ENTRIES PROVIDED —
┄┄┄┄┄┄┄┄┄┄┄┄┄┄┄┄┄┄┄┄

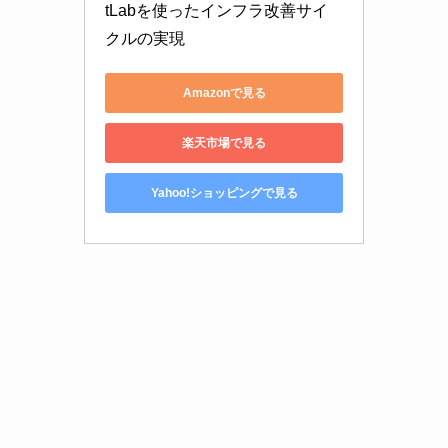
tLabを使ったインフラ改善サイ
クルの実現
Amazonで見る
楽天市場で見る
Yahoo!ショッピングで見る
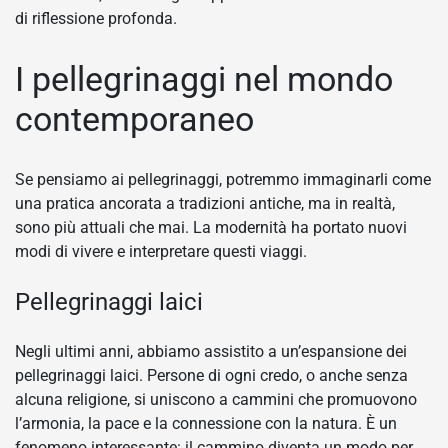
di riflessione profonda.
I pellegrinaggi nel mondo
contemporaneo
Se pensiamo ai pellegrinaggi, potremmo immaginarli come
una pratica ancorata a tradizioni antiche, ma in realtà,
sono più attuali che mai. La modernità ha portato nuovi
modi di vivere e interpretare questi viaggi.
Pellegrinaggi laici
Negli ultimi anni, abbiamo assistito a un’espansione dei
pellegrinaggi laici. Persone di ogni credo, o anche senza
alcuna religione, si uniscono a cammini che promuovono
l’armonia, la pace e la connessione con la natura. È un
fenomeno interessante: il cammino diventa un modo per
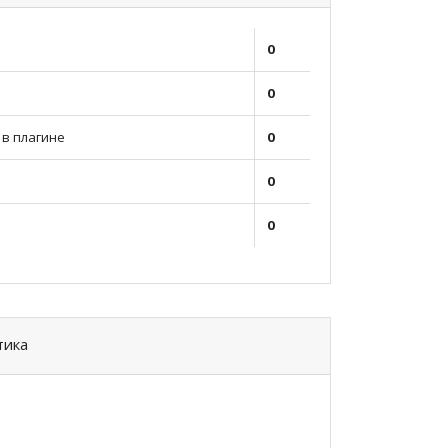
0
0
в плагине
0
0
0
тика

┄┄┄┄┄┄┄┄┄┄┄┄┄┄┄┄┄┄┄┄

WORK INSTRUCTION —
All of the records above should be written out exactly, with the pictures left out.

OUTPUT OF THE EXERCISE —
tLabを使ったインフラ改善サイ
クルの実現
Amazonで見る
楽天市場で見る
Yahoo!ショッピングで見る
di riflessione profonda.
I pellegrinaggi nel mondo
contemporaneo
Se pensiamo ai pellegrinaggi, potremmo immaginarli come
una pratica ancorata a tradizioni antiche, ma in realtà,
sono più attuali che mai. La modernità ha portato nuovi
modi di vivere e interpretare questi viaggi.
Pellegrinaggi laici
Negli ultimi anni, abbiamo assistito a un’espansione dei
pellegrinaggi laici. Persone di ogni credo, o anche senza
alcuna religione, si uniscono a cammini che promuovono
l’armonia, la pace e la connessione con la natura. È un
fenomeno interessante: il cammino diventa un modo per
0
0
в плагине
0
0
0
тика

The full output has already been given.